***** DOCUMENT TEXT *****

The Florida avocado disease landscape
Florida avocado growers face a unique disease pressure profile. Anthracnose (Colletotrichum gloeosporioides) is the year-round headache — it scars fruit, causes pre- and post-harvest rot, and thrives in the humidity that defines a South Florida summer. Scab causes similar cosmetic damage. And laurel wilt, while primarily a vector-borne disease, requires a coordinated fungicide and insecticide program around any confirmed outbreak.
Standard Florida avocado fungicide programs typically center on copper-based protectants applied on a calendar schedule, rotating with strobilurins and SDHIs during peak fruit-set vulnerability.
Why canopy penetration is the whole game
Florida Hass, Lula, Choquette and Monroe avocado canopies routinely reach 25–35 feet with dense upper foliage. Anthracnose spores germinate in the leaf litter and on lower-canopy fruit — but the protective fungicide film has to reach every leaf surface to interrupt the disease cycle.
Ground-based air-blast sprayers struggle to push chemical through the upper third of a mature Florida avocado tree. The result is uneven protection, repeated breakthrough infections, and growers compensating with higher application rates that cost more and increase resistance risk.
Where drones change the math
Agricultural drones spray from above the canopy. The propeller downwash drives chemical down into the leaf layers — the same physics that makes drones excellent at penetrating dense corn canopies and orchards in Asia. For Florida avocado, that means the upper canopy gets the same coverage as the lower canopy, which is exactly where the protective fungicide film needs to be.
AeroAcres typically flies avocado groves at 12–18 feet above canopy with a 16–22 foot effective swath, GPS-managed for tight overlap and zero gaps. A 30-acre grove typically takes a single morning.

***** DATA SHOWN *****

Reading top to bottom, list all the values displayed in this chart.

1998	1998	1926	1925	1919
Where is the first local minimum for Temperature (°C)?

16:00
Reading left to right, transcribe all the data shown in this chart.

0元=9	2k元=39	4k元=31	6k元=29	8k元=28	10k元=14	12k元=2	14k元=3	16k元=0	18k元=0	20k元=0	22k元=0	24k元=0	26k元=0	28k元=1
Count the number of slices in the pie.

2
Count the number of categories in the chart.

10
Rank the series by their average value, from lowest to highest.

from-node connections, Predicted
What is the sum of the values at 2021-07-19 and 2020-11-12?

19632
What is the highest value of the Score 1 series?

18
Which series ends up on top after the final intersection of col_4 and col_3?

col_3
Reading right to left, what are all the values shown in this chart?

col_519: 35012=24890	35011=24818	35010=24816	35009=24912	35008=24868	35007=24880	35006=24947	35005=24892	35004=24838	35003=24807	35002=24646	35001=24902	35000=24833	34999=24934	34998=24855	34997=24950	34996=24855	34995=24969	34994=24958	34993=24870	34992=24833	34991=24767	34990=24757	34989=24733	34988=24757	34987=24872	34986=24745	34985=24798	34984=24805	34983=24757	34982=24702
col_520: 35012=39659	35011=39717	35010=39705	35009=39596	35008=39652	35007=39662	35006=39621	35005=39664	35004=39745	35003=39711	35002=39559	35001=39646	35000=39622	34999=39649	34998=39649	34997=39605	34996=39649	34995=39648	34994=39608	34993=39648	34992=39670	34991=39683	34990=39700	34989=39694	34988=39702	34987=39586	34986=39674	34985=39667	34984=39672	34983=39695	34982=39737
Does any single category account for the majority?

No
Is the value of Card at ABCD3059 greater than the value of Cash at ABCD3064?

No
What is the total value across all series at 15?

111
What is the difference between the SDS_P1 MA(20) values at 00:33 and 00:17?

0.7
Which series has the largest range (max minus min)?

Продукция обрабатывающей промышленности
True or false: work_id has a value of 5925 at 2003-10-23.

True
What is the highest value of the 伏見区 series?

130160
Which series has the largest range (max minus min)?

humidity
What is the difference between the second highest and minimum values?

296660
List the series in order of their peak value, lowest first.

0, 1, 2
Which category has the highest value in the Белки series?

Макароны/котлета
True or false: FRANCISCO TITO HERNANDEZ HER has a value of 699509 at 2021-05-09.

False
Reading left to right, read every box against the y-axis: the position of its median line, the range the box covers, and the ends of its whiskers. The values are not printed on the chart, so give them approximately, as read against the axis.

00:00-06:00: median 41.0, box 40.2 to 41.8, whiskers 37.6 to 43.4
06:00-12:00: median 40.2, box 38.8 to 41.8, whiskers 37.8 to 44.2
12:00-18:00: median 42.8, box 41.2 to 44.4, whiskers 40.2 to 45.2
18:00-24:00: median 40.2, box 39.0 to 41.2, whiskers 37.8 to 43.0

*****

WHAT THIS EXERCISE ASKS
1 – Using the text on Florida avocado disease, say whether each statement agrees with it: (a) Anthracnose does well in humid conditions. (b) Ground-based air-blast sprayers easily cover the upper third of a mature avocado tree. (c) Spraying a 30-acre grove usually takes several days. Answer yes or no for each and quote the deciding words of the text.
2 – Reproduce the part of the text on Florida avocado disease from "Ground-based air-blast sprayers" to "needs to be.", word for word.

ANSWERS FOR THE TASKS
1 –
(a) Yes: "thrives in the humidity that defines a South Florida summer"
(b) No: "Ground-based air-blast sprayers struggle to push chemical through the upper third of a mature Florida avocado tree."
(c) No: "A 30-acre grove typically takes a single morning."

2 –
Ground-based air-blast sprayers struggle to push chemical through the upper third of a mature Florida avocado tree. The result is uneven protection, repeated breakthrough infections, and growers compensating with higher application rates that cost more and increase resistance risk.
Where drones change the math
Agricultural drones spray from above the canopy. The propeller downwash drives chemical down into the leaf layers — the same physics that makes drones excellent at penetrating dense corn canopies and orchards in Asia. For Florida avocado, that means the upper canopy gets the same coverage as the lower canopy, which is exactly where the protective fungicide film needs to be.